§ Prompt
Show each line of the records that contains the string "dist".

-------- Exercise inputs

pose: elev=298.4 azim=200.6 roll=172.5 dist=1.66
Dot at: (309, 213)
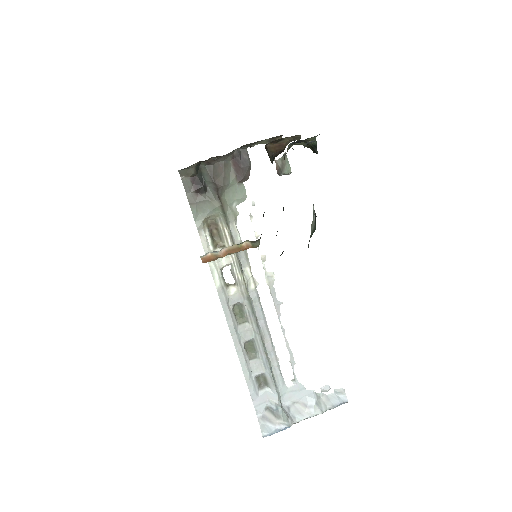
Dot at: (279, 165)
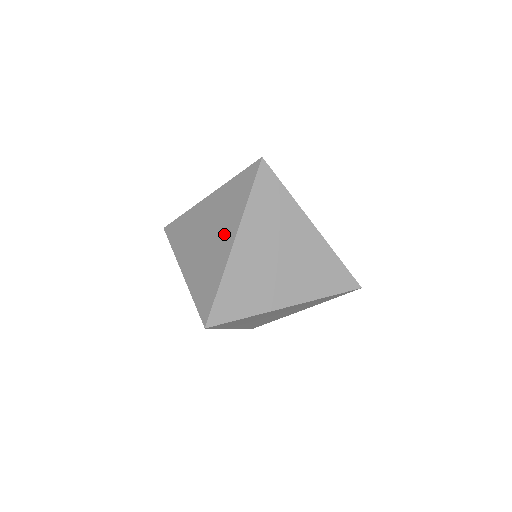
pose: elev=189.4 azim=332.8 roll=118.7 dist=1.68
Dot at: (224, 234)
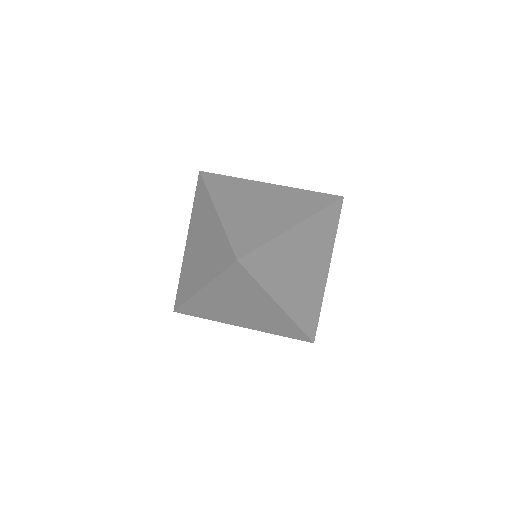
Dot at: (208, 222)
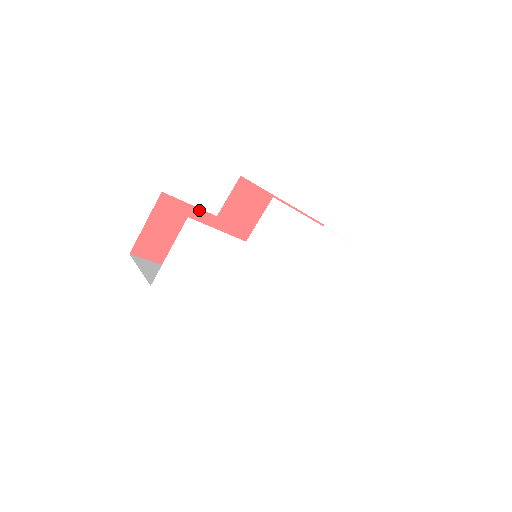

----------------
-------- Exercise inputs

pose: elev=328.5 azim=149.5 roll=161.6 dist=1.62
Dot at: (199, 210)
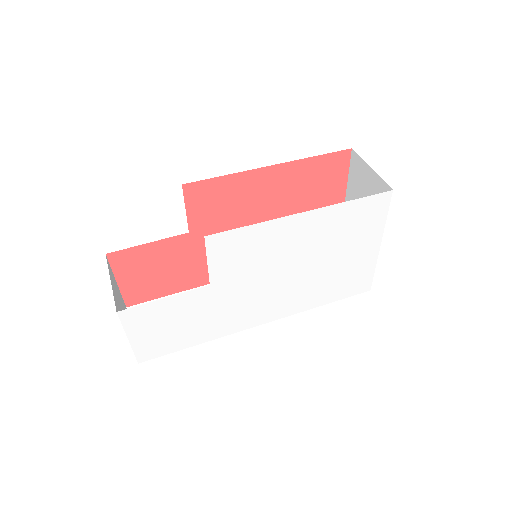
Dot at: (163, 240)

----------------

§ Completed exercise
pose: elev=298.4 azim=200.6 roll=172.5 dist=1.66
pose: elev=189.4 azim=332.8 roll=118.7 dist=1.68
pose: elev=328.5 azim=149.5 roll=161.6 dist=1.62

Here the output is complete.